ZIMBABWE Media commission member Lawton Hikwa has called for the realignment of the media laws with new constitution which was adopted through a referendum in March last year.

The government has been reluctant to realign laws with the new supreme law which replaced the post-war Lancaster House constitution which had been used since 1980.

Addressing journalists at the Press Club on Wednesday, commissioner Hikwa who is also the Dean of Communication and Information Technology at the National University of Science and Technology, said media laws such AIPPA and the Criminal Law (Codification Reform ) Act are among laws which are ultra-vires with the new constitution.

“There are a lot of media freedom gains in the new constitution but unfortunately laws such as AIPPA are still a problem. We need to have new legislation,” said Hikwa.

Zimbabwean media laws have been widely condemned as being amongst the most stringent in the world. Dozens of journalists have been arrested while the courts have routinely condemned and ruled against these laws. But the government has remained unwilling to replace them.
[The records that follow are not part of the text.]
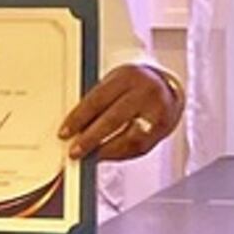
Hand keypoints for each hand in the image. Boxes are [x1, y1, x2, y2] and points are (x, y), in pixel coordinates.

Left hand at [58, 64, 183, 161]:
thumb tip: (75, 126)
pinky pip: (139, 147)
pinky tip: (107, 156)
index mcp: (126, 77)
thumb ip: (97, 101)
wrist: (168, 88)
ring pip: (128, 138)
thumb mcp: (114, 82)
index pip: (97, 99)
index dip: (79, 118)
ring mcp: (157, 112)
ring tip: (90, 156)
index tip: (64, 132)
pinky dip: (119, 155)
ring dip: (105, 151)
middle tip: (75, 151)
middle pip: (113, 119)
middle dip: (90, 139)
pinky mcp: (163, 130)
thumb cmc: (134, 85)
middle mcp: (144, 93)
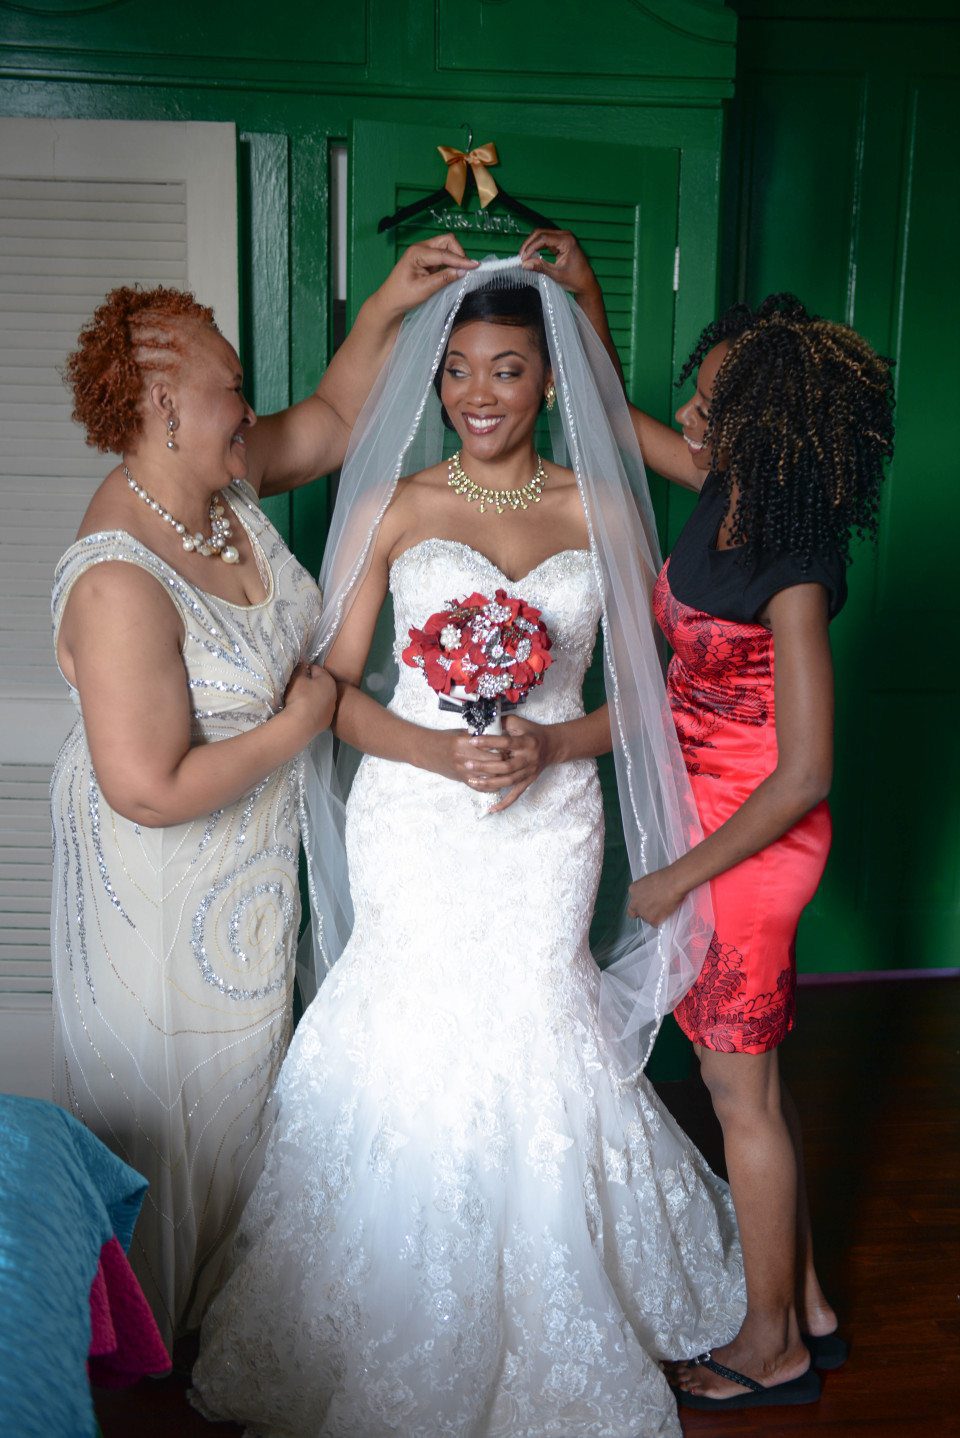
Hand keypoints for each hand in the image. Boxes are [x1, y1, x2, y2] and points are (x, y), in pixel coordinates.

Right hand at [282, 661, 336, 739]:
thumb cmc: (300, 697)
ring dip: (314, 697)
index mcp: (328, 680)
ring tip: (301, 700)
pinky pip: (320, 711)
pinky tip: (305, 712)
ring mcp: (331, 709)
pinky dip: (314, 709)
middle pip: (321, 684)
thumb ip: (300, 669)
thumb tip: (303, 663)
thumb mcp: (297, 679)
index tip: (297, 672)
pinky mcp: (327, 721)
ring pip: (322, 698)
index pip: (316, 668)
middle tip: (298, 685)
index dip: (305, 669)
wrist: (301, 724)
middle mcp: (334, 694)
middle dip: (311, 683)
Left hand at [376, 235, 477, 317]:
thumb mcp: (424, 289)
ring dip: (455, 257)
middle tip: (465, 270)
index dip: (461, 260)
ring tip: (460, 272)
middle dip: (459, 253)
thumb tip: (462, 272)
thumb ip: (444, 279)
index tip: (475, 266)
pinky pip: (443, 255)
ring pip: (446, 246)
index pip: (444, 253)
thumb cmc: (403, 296)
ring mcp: (423, 252)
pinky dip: (451, 261)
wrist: (389, 301)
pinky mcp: (426, 259)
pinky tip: (453, 272)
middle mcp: (420, 248)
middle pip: (447, 241)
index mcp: (417, 252)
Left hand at [426, 714, 555, 813]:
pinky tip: (491, 809)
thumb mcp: (519, 722)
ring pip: (508, 782)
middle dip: (485, 767)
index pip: (506, 743)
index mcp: (526, 742)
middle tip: (468, 764)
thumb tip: (481, 723)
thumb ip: (502, 723)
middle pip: (505, 766)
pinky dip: (504, 803)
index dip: (489, 742)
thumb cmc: (531, 731)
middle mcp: (528, 759)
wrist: (552, 745)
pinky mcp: (528, 782)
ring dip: (489, 783)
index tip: (472, 740)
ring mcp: (528, 773)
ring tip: (472, 781)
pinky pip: (516, 795)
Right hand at [519, 229, 598, 299]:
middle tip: (521, 256)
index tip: (523, 258)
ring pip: (542, 236)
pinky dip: (537, 247)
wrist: (586, 283)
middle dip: (529, 244)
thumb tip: (525, 264)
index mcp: (567, 241)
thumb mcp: (556, 274)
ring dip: (532, 245)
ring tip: (525, 256)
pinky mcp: (561, 243)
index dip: (531, 247)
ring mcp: (563, 238)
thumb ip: (540, 267)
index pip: (543, 238)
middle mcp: (565, 236)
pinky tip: (531, 255)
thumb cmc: (576, 279)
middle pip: (541, 233)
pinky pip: (546, 241)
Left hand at [626, 867, 686, 925]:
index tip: (646, 904)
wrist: (674, 883)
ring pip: (647, 919)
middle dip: (643, 912)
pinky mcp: (653, 920)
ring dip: (653, 916)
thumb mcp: (649, 881)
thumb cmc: (666, 877)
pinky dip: (661, 920)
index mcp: (633, 890)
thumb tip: (650, 895)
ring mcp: (643, 913)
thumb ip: (645, 890)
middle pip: (636, 912)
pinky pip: (656, 924)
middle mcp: (635, 903)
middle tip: (654, 909)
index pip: (632, 901)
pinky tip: (667, 913)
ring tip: (664, 909)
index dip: (639, 904)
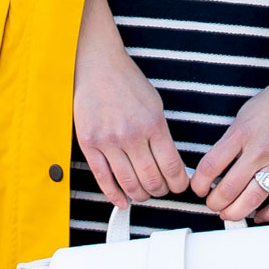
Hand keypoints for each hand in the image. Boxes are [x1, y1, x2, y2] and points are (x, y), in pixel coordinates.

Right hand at [73, 0, 189, 207]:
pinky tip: (122, 201)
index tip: (179, 186)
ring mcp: (108, 141)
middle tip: (161, 190)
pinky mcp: (89, 144)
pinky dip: (114, 194)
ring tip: (144, 193)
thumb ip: (162, 135)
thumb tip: (172, 164)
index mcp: (153, 124)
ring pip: (128, 183)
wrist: (98, 66)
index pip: (172, 167)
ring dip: (140, 195)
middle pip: (151, 179)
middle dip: (160, 191)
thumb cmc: (127, 83)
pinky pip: (103, 177)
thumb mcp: (155, 105)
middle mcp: (131, 135)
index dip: (179, 183)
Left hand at [192, 0, 268, 223]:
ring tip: (230, 214)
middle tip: (213, 204)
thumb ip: (231, 140)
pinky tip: (259, 215)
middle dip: (214, 203)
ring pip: (252, 200)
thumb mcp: (244, 115)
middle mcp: (258, 150)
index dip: (198, 184)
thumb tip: (218, 165)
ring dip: (236, 213)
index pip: (209, 167)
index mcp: (241, 133)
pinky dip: (268, 214)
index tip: (198, 188)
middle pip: (228, 189)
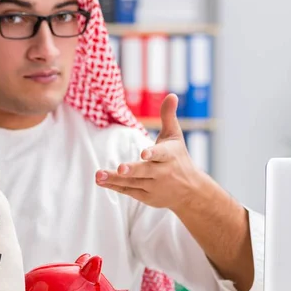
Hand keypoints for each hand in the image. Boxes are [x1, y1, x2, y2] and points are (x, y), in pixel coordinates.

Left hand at [95, 94, 204, 211]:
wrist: (191, 191)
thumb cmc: (179, 158)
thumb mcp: (175, 137)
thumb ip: (168, 116)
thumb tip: (172, 95)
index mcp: (169, 156)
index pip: (161, 154)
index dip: (153, 153)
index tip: (144, 153)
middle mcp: (162, 172)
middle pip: (145, 171)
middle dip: (133, 170)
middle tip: (121, 167)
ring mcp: (154, 186)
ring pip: (133, 182)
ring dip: (115, 179)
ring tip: (99, 175)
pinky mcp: (146, 196)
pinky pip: (128, 191)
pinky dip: (115, 186)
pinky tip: (101, 181)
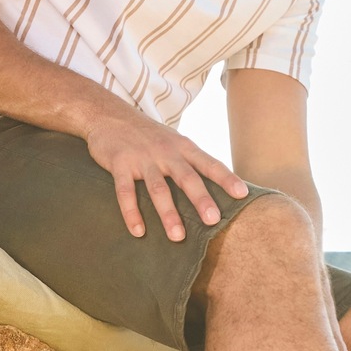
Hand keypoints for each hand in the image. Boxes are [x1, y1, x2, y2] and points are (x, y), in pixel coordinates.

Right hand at [84, 108, 250, 240]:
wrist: (108, 114)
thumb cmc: (148, 135)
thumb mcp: (173, 141)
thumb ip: (191, 161)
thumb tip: (218, 186)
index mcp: (183, 146)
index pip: (209, 163)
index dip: (226, 178)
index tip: (242, 194)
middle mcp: (165, 152)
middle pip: (186, 177)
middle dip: (201, 199)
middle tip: (213, 220)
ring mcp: (142, 158)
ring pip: (158, 188)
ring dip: (168, 213)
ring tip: (178, 236)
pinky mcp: (120, 164)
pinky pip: (125, 192)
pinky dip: (131, 213)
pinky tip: (138, 231)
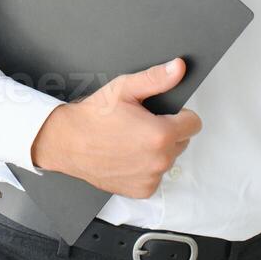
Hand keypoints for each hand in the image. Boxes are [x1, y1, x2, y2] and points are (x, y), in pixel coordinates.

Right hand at [30, 57, 200, 198]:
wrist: (66, 141)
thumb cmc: (93, 117)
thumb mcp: (124, 89)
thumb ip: (156, 78)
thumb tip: (178, 68)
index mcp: (161, 134)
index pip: (194, 123)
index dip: (179, 115)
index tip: (160, 114)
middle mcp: (160, 160)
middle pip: (182, 142)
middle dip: (167, 132)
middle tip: (140, 125)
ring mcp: (151, 178)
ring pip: (168, 159)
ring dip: (156, 151)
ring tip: (130, 141)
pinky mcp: (141, 190)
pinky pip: (155, 176)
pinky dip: (145, 168)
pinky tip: (126, 157)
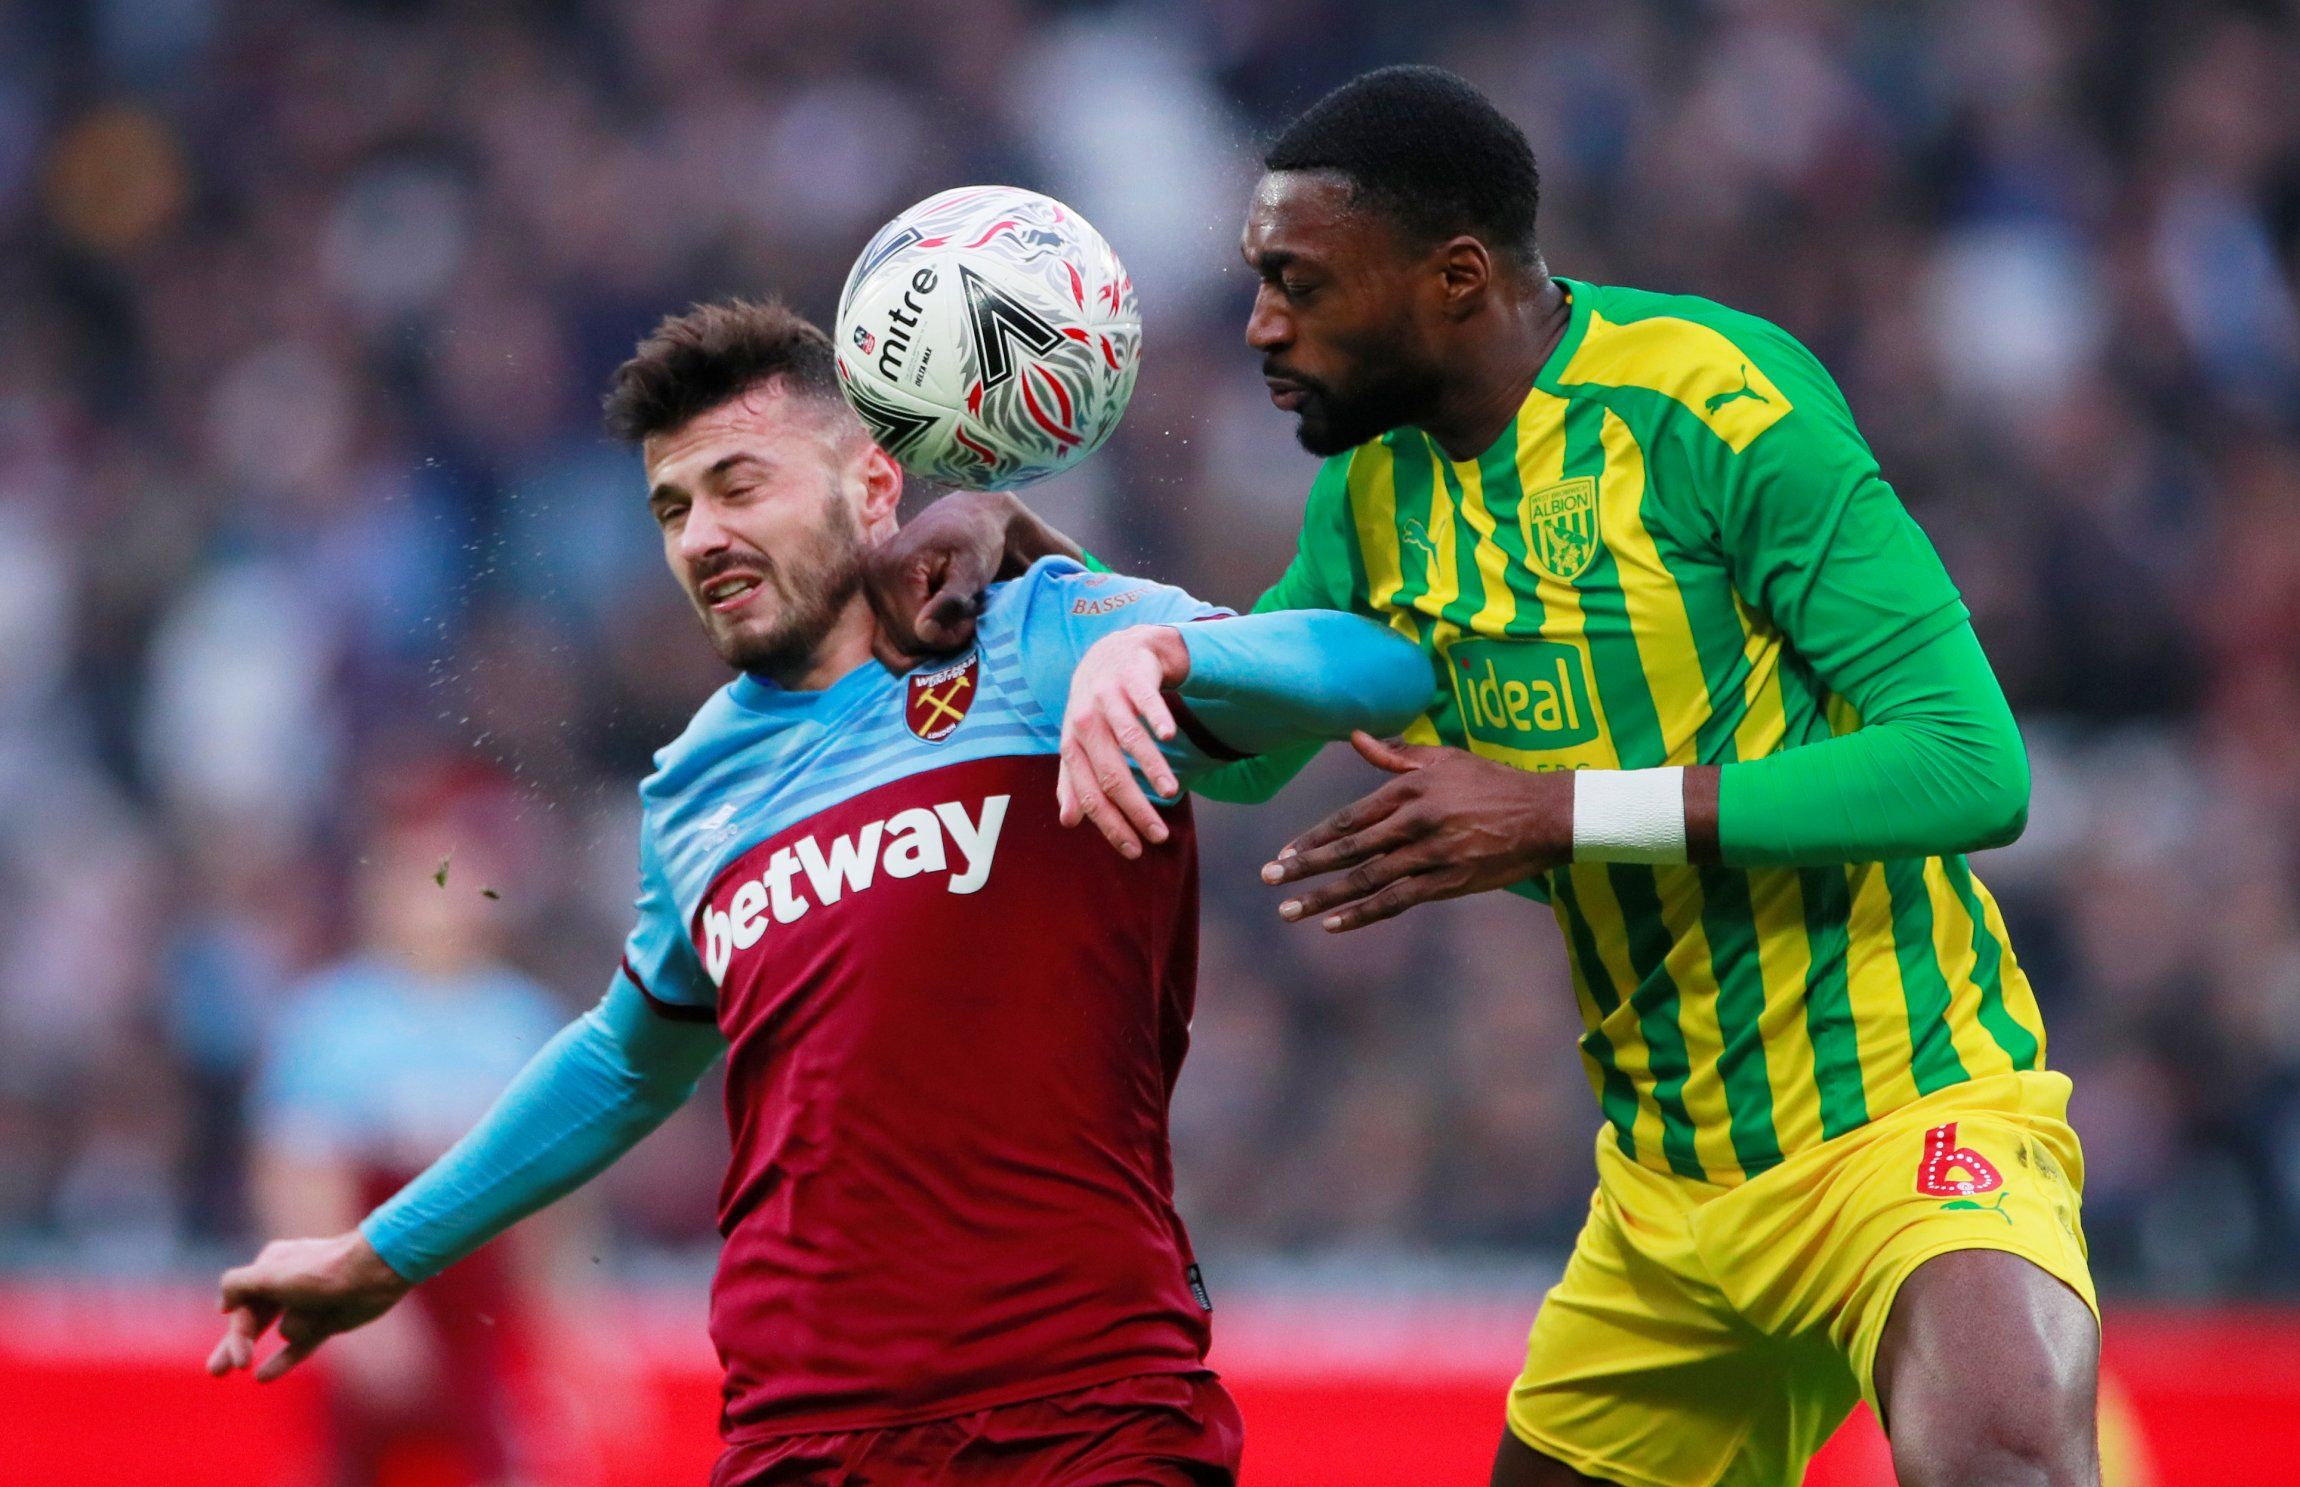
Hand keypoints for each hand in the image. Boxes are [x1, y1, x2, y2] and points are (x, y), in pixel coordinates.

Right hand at [206, 1231, 412, 1382]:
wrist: (373, 1273)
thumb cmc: (321, 1270)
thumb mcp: (271, 1275)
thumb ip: (238, 1286)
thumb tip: (223, 1306)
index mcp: (271, 1266)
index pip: (243, 1307)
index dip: (237, 1336)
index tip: (239, 1358)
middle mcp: (287, 1285)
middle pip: (255, 1321)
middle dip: (234, 1345)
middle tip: (214, 1371)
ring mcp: (308, 1305)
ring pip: (278, 1334)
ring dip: (273, 1347)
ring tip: (239, 1368)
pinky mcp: (327, 1322)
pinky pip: (300, 1346)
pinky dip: (283, 1360)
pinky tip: (262, 1377)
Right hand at [865, 491, 1078, 664]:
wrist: (967, 516)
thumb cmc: (976, 540)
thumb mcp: (972, 570)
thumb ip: (949, 602)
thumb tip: (923, 632)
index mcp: (895, 568)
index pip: (915, 633)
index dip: (948, 637)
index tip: (971, 619)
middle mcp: (873, 576)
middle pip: (903, 641)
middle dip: (939, 638)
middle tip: (965, 616)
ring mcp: (869, 583)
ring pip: (894, 641)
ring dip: (927, 637)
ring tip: (951, 613)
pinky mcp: (873, 590)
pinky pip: (885, 633)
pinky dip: (912, 634)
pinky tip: (935, 619)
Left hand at [1057, 626, 1187, 857]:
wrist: (1112, 653)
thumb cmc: (1096, 710)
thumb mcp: (1080, 745)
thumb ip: (1073, 782)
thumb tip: (1068, 822)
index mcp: (1072, 745)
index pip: (1090, 794)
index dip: (1111, 825)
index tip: (1134, 849)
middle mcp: (1085, 722)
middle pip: (1111, 774)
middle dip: (1135, 809)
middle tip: (1160, 835)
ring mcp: (1108, 698)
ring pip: (1129, 739)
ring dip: (1152, 768)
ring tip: (1171, 794)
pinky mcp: (1132, 677)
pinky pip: (1146, 700)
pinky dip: (1157, 717)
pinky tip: (1169, 737)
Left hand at [1260, 732, 1571, 930]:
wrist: (1546, 815)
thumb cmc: (1493, 782)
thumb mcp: (1445, 758)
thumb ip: (1396, 755)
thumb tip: (1355, 737)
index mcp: (1410, 789)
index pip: (1349, 817)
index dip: (1313, 837)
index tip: (1284, 852)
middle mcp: (1415, 821)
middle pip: (1349, 849)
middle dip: (1305, 867)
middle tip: (1269, 879)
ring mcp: (1431, 854)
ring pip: (1367, 879)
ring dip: (1324, 897)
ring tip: (1289, 911)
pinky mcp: (1449, 881)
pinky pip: (1397, 901)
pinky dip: (1363, 914)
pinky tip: (1334, 924)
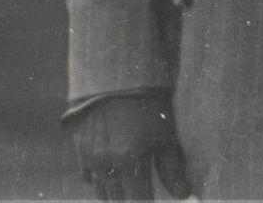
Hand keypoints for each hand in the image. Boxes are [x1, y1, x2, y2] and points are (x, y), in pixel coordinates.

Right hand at [69, 93, 188, 200]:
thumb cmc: (150, 103)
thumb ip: (172, 169)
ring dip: (114, 195)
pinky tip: (111, 175)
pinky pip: (87, 176)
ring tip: (128, 192)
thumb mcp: (167, 134)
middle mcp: (107, 165)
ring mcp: (89, 158)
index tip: (152, 202)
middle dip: (130, 201)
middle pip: (117, 201)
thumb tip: (183, 195)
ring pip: (101, 192)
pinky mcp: (79, 148)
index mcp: (131, 163)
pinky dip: (99, 180)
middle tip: (140, 195)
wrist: (116, 73)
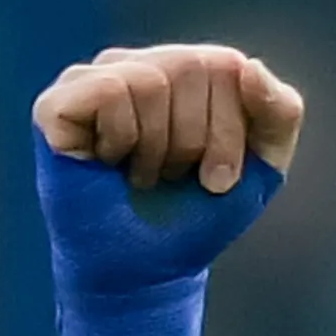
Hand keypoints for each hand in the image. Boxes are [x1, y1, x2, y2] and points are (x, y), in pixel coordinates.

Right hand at [35, 44, 304, 195]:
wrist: (148, 272)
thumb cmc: (199, 215)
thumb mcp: (261, 167)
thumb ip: (279, 113)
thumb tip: (249, 64)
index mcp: (189, 71)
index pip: (228, 65)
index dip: (230, 131)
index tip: (218, 178)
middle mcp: (139, 65)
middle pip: (191, 66)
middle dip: (198, 141)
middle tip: (175, 179)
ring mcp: (93, 80)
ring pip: (151, 79)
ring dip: (158, 148)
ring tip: (142, 175)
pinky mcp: (57, 104)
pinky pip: (112, 91)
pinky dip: (123, 139)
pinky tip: (109, 164)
Speaking in the same meeting the chairperson of the Voluntary Media Council of Zimbabwe (VMCZ) ethics committee Tapfuma Machakaire, lambasted the media for being unprofessional and unethical during the periods leading to the MDC-T and Zanu PF congresses which were marked by sharp differences within its top officials.

The MDC-T held its congress in October this year while Zanu PF held its own early this month.

“The birth of the MDC Renewal Team created a lot of interest in the media and similarly the clear lines drawn between the factions in Zanu PF also created a new wave of unprofessional conduct in our media,” said Machakaire.

The veteran scribe said the dramatic entrance of the First Lady Grace Mugabe into the political arena also created a fresh wave of unprofessionalism in the media.

He said: “The Dr AMai hurricane wave was another development that saw media organisations throwing ethics out of the window as they carelessly allowed unbalanced sometimes unfair attacks on individuals to be published without taking necessary precautions.”